BEGIN Excerpt provided

The Pratt Wants You To Know: They Are Open, Even If Their Doors Are Closed
The doors of the Enoch Pratt Free Library System have been closed since the beginnings of the COVID-19 pandemic. But library leaders got creative with a vibrant online presence.
And now, a day many have been looking forward to is on the calendar. The library branches will offer sidewalk service at eight locations starting June 15. But for the library and those who love visiting, there’s a real cost to changing public access.
Before the pandemic, Dominique Pumphrey says, her mom used to get her exercise by walking a few blocks from her home to the Northwood Branch at Cold Spring Lane and Loch Raven Boulevard several times a week.
"She's an avid reader," Pumphrey says. Her mother's "old school," and "likes to read actual books and not off the kindle."
So, she's been reading the same books over and over again for the last few months.
Sidewalk service - where people check out library materials over the phone and pick them up at a scheduled time - will be a pandemic game-changer for her.
But not everyone is as "old school" as Pumphrey's mom. In the past few months, thousands have signed up for electronic library cards to get e-books from The Pratt.
Heidi Daniel, the CEO of the Enoch Pratt Free Library, says even in these tough economic times, they’ve spent more than two hundred thousand dollars trying to keep the library’s resources flowing to Baltimoreans - adding approximately 5000 e-books to its collection as the pandemic was looming.
Daniel points out that publishers charge significantly more for a copy of an e-book for the public library than they do for the consumer, making them "by far our most costly of our collection."
"For example you may purchase The Institute by Stephen King for $19 and our e-book copy is $99," she says.
Daniel says that would be fine if the library could circulate it where everyone could have access to it at the same time.
"But e-books are treated like physical items in that it’s one user, one copy," she says. "And most publishers have limitations on the number of times that you can circulate it before you have to purchase the license again."
This makes the electronic collection the most costly of their purchases. But it's a necessity for a 21st century library system, especially during COVID-19, Daniel says.
"We understand it’s the direction that libraries need to go in order to keep up with how public is utilizing resources. For us, it’s an access issue – it may be fine for some people to go and purchase an e-book, for other people that’s a cost barrier."
Before the pandemic, The Pratt, as the system is often called, hosted all kinds of events at its branches every day. Families could play chess with Mr. Dan, go to an author’s discussion, or take a GED class.
But trying to put all this into a virtual environment has been tricky. While the library system purchased numerous online platforms like JOBNOW, which offers live resume help, much of what it offers is done over the internet, and that presents a major problem in a city like Baltimore.
"It becomes an equity issue and an access issue when we’re not able to provide those to the public," Daniel says.

END Excerpt provided
BEGIN Records shown

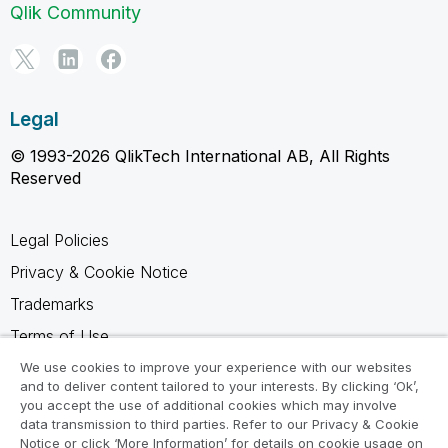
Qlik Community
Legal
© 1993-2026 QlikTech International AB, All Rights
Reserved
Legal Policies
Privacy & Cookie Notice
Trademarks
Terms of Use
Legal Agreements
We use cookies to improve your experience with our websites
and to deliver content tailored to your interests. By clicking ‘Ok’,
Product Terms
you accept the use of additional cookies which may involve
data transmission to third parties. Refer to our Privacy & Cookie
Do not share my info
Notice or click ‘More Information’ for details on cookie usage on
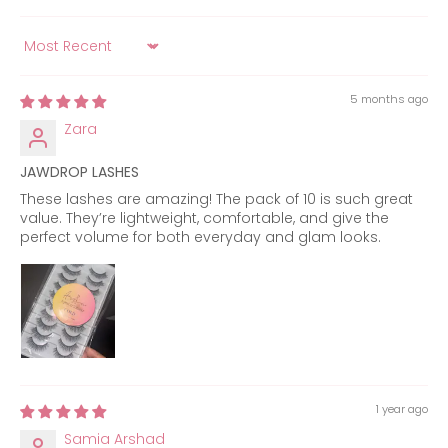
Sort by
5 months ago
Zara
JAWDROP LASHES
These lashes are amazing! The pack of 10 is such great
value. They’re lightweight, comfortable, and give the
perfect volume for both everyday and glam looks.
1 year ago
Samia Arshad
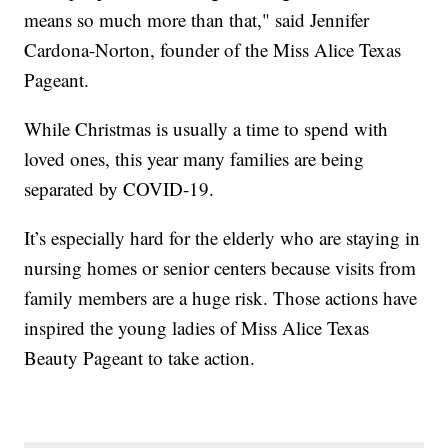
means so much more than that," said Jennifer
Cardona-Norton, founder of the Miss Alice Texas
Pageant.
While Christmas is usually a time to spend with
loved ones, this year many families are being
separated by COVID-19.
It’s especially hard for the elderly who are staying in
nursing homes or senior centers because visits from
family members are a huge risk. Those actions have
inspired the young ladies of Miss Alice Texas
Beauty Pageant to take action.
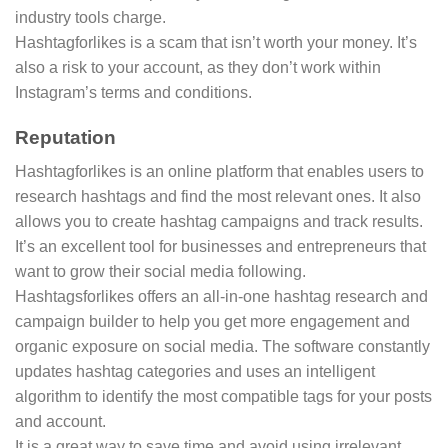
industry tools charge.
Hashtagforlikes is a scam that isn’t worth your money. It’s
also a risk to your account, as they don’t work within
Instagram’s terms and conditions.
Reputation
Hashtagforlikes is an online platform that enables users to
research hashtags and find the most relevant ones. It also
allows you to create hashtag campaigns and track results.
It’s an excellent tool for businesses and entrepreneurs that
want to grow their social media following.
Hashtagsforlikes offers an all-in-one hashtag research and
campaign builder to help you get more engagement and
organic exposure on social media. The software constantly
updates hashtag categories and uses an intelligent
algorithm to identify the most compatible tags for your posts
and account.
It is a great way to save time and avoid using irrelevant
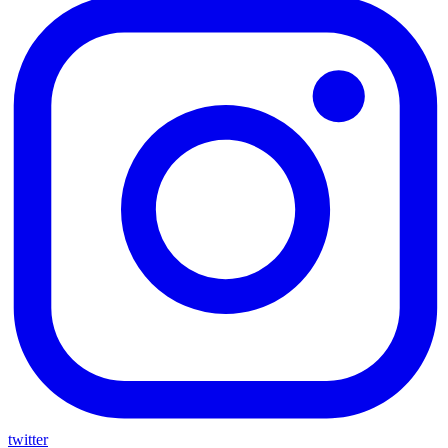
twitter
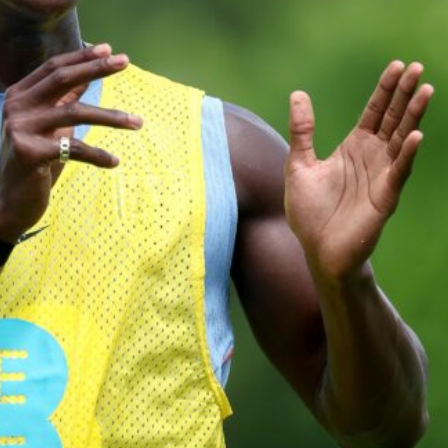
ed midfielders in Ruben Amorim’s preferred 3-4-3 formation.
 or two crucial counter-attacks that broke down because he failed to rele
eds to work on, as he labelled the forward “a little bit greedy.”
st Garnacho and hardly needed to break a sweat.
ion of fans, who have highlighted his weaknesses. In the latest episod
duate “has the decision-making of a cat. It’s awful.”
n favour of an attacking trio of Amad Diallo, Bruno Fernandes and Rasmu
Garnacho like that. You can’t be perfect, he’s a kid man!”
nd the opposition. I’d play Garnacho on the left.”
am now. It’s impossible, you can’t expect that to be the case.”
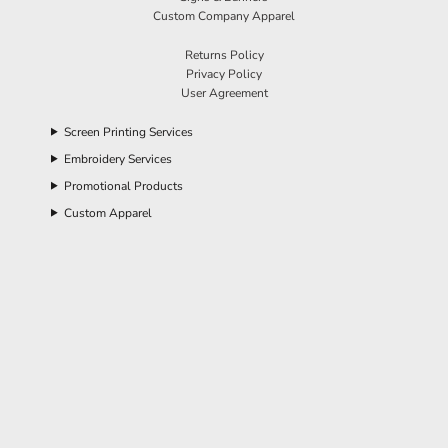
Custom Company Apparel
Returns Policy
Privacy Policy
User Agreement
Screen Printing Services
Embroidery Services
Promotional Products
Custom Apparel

END Records shown

Assignment 1 →
For the article about the Enoch Pratt Free Library, decide whether each statement agrees with the text. Answer yes or no and quote the deciding words.
(a) Sidewalk service is set to begin at eight locations on June 15.
(b) Pumphrey's mother prefers to read books on a Kindle.
(c) The library pays $99 for its e-book copy of The Institute.
Assignment 2 → According to the article about the Enoch Pratt Free Library, what could families do at the branches before the pandemic? List every activity it names.

Task output 1 →
(a) Yes: "The library branches will offer sidewalk service at eight locations starting June 15."
(b) No: "likes to read actual books and not off the kindle."
(c) Yes: "our e-book copy is $99"

Task output 2 →
- Play chess with Mr. Dan
- Go to an author's discussion
- Take a GED class